Our purview admittedly has three limitations. First, most references and supporting data are United States focused. International readers may appreciate the changing dynamics, but will need to apply the concepts appropriately (easier done in Canada, Australia, New Zealand, and in many parts of Europe). Many of the trends are unfolding globally, albeit at different rates. Second, the phenomena that we describe mostly apply to urban transport systems from the developed world (sometimes referred to as the West or the Global North, though it encompasses very east and south places like Australia and New Zealand). Third, our assessment and projections for several phenomena risk being a bit cavalier in the interests of brevity and readability. This is not a journal article. We would like it to be read. Some conjectures might be unsettling for a few people. We mitigate such ‘brushing off’ by documenting assumptions and relevant citations in the Pop-up Notes.
This third edition has some enhancements while still following the format of the first two. We grew tired of coming up with excuses for why we could not deliver copies to our parents or to offer you a physical, signed copy. So we are pleased to partner with the Network Design Lab and now offer a physical print edition; the first two editions were released in e-versions only. Second, we inserted revisions throughout reflecting updates to data charts and further graphics that support many of our arguments. Third, we changed the order of some text and combined other parts to ensure greater readability and streamlining of ideas. Reviews of past editions of this work appreciated the lively and personal nature of the writing. We retained this feature.
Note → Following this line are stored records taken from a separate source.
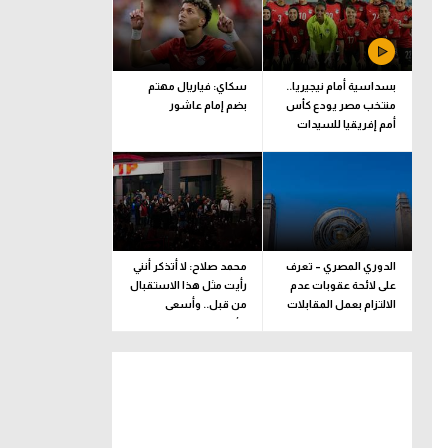
بسداسية أمام نيجيريا..
سكاي: فياريال مهتم
منتخب مصر يودع كأس
بضم إمام عاشور
أمم إفريقيا للسيدات
الدوري المصري – تعرف
محمد صلاح: لا أتذكر أنني
على لائحة عقوبات عدم
رأيت مثل هذا الاستقبال
الالتزام بعمل المقابلات
من قبل.. وأسعى
التلفزيونية
للألقاب مع الفريق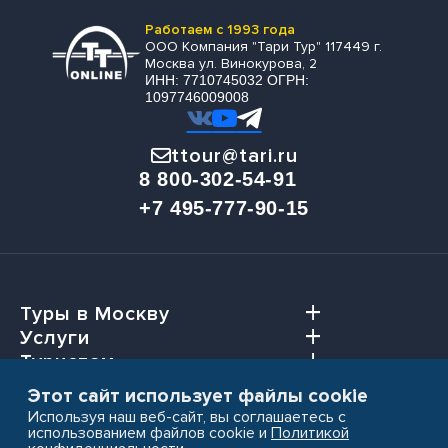
Работаем с 1993 года
ООО Компания "Тари Тур" 117449 г.
Москва ул. Винокурова, 2
ИНН: 7710745032 ОГРН:
1097746009008
ttour@tari.ru
8 800-302-54-91
+7 495-777-90-15
Туры в Москву
Услуги
Туристам
Агентствам
Этот сайт использует файлы cookie
Используя наш веб-сайт, вы соглашаетесь с
использованием файлов cookie и
Политикой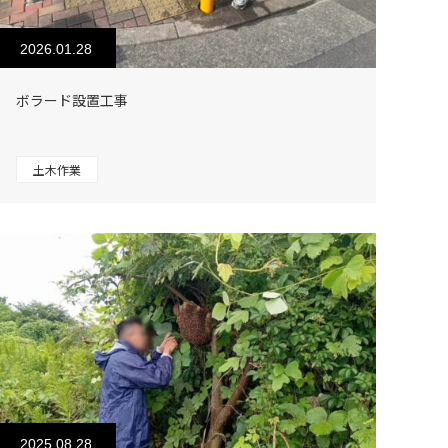
2026.01.28
ボラード設置工事
土木作業
2025.08.28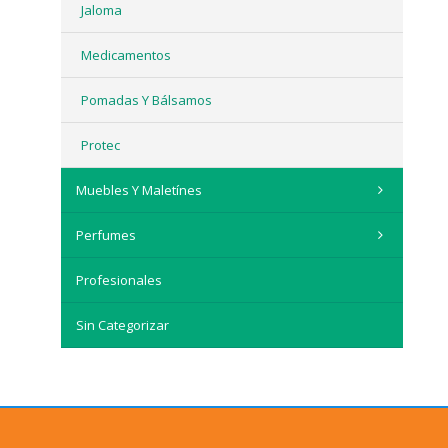
Jaloma
Medicamentos
Pomadas Y Bálsamos
Protec
Muebles Y Maletínes
Perfumes
Profesionales
Sin Categorizar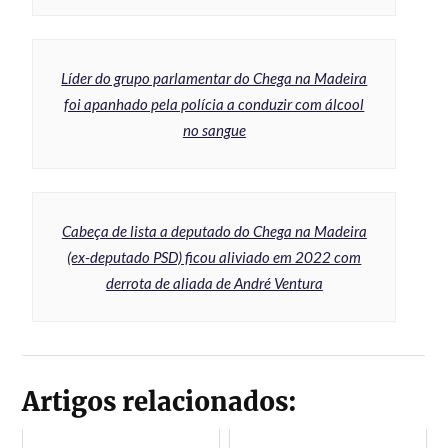
Líder do grupo parlamentar do Chega na Madeira
foi apanhado pela polícia a conduzir com álcool
no sangue
Cabeça de lista a deputado do Chega na Madeira
(ex-deputado PSD) ficou aliviado em 2022 com
derrota de aliada de André Ventura
Artigos relacionados: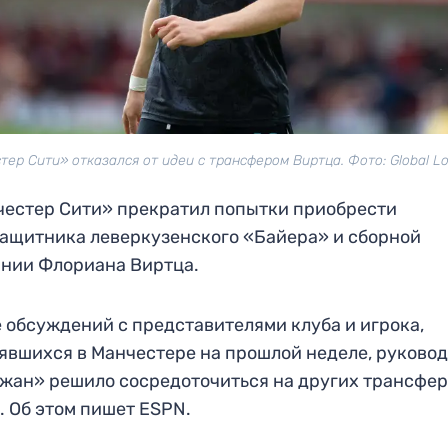
тер Сити» отказался от идеи с трансфером Виртца. Фото: Global Lo
естер Сити» прекратил попытки приобрести
ащитника леверкузенского «Байера» и сборной
нии Флориана Виртца.
 обсуждений с представителями клуба и игрока,
явшихся в Манчестере на прошлой неделе, руково
жан» решило сосредоточиться на других трансфе
. Об этом пишет ESPN.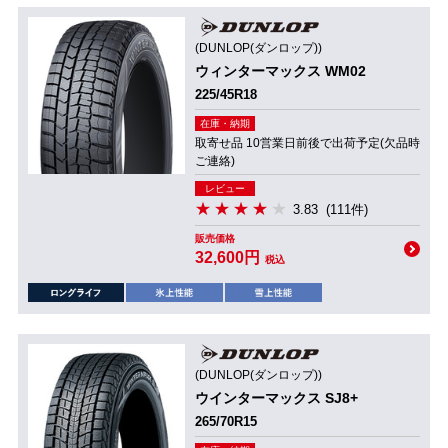
(DUNLOP(ダンロップ))
ウィンターマックス WM02
225/45R18
在庫・納期
取寄せ品 10営業日前後で出荷予定(欠品時
ご連絡)
レビュー
3.83
(111件)
販売価格
32,600円
税込
(DUNLOP(ダンロップ))
ウインターマックス SJ8+
265/70R15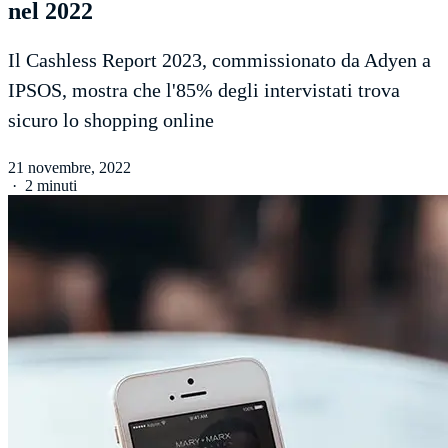
nel 2022
Il Cashless Report 2023, commissionato da Adyen a
IPSOS, mostra che l'85% degli intervistati trova
sicuro lo shopping online
21 novembre, 2022
·
2 minuti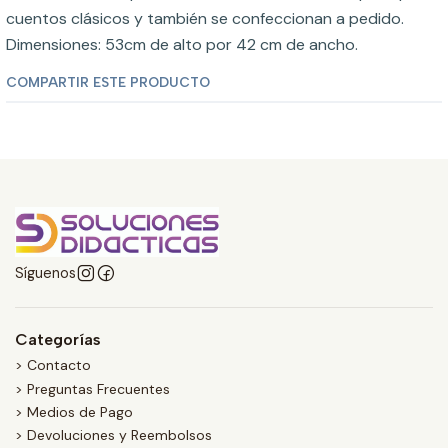
cuentos clásicos y también se confeccionan a pedido.
Dimensiones: 53cm de alto por 42 cm de ancho.
COMPARTIR ESTE PRODUCTO
Síguenos
Categorías
> Contacto
> Preguntas Frecuentes
> Medios de Pago
> Devoluciones y Reembolsos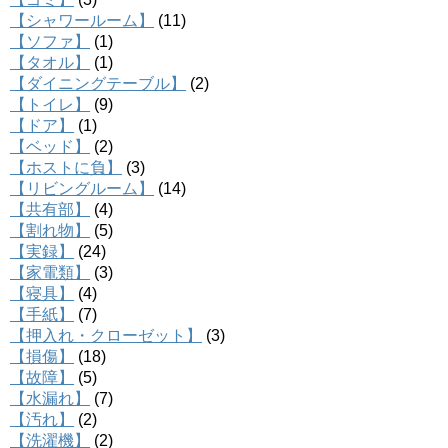
【シャワールーム】
(11)
【ソファ】
(1)
【タオル】
(1)
【ダイニングテーブル】
(2)
【トイレ】
(9)
【ドア】
(1)
【ベッド】
(2)
【ホストに負】
(3)
【リビングルーム】
(14)
【共有部】
(4)
【割れ物】
(5)
【実録】
(24)
【家電類】
(3)
【寝具】
(4)
【手紙】
(7)
【押入れ・クローゼット】
(3)
【損傷】
(18)
【故障】
(5)
【水漏れ】
(7)
【汚れ】
(2)
【洗濯機】
(2)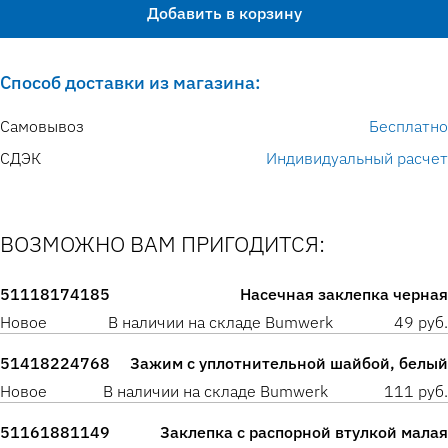
Добавить в корзину
Способ доставки из магазина:
Самовывоз
Бесплатно
СДЭК
Индивидуальный расчет
ВОЗМОЖНО ВАМ ПРИГОДИТСЯ:
51118174185
Насечная заклепка черная
Новое
В наличии на складе Bumwerk
49 руб.
51418224768
Зажим с уплотнительной шайбой, белый
Новое
В наличии на складе Bumwerk
111 руб.
51161881149
Заклепка с распорной втулкой малая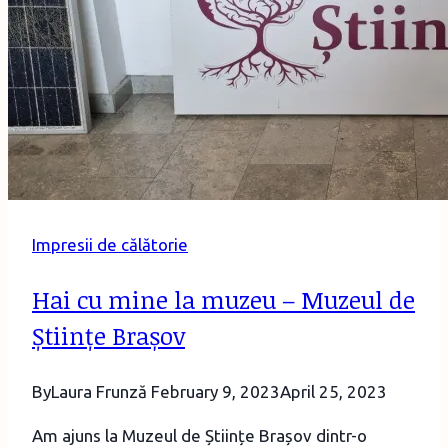
Pânze
și
Povești
de
la
Mândra
Impresii de călătorie
Hai cu mine la muzeu – Muzeul de
Științe Brașov
By
Laura Frunză
February 9, 2023
April 25, 2023
Am ajuns la Muzeul de Științe Brașov dintr-o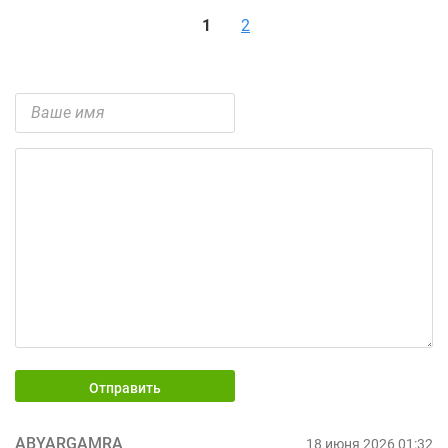
1
2
Отправить
ABYARGAMRA
18 июня 2026 01:32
Even if transport is not your bailiwick, there is something interesting for you here. We aim for a quick read — and to encourage you to think outside your immediate realm. By the end of this book (this evening, if you so choose) you will appreciate the changing times in which you live. You will, we hope, appreciate what is new about transport discussions and how definitions of accessibility are being reframed. You will be provided with new ways to think about transport that syncs with a radically changing landscape. Even if transport is not your bailiwick, we think there is something interesting for you here because we conjecture about the places where at least two-thirds of the global population will live by 2050 and how they will satisfy their daily needs. We hope you enjoy reading our prospects.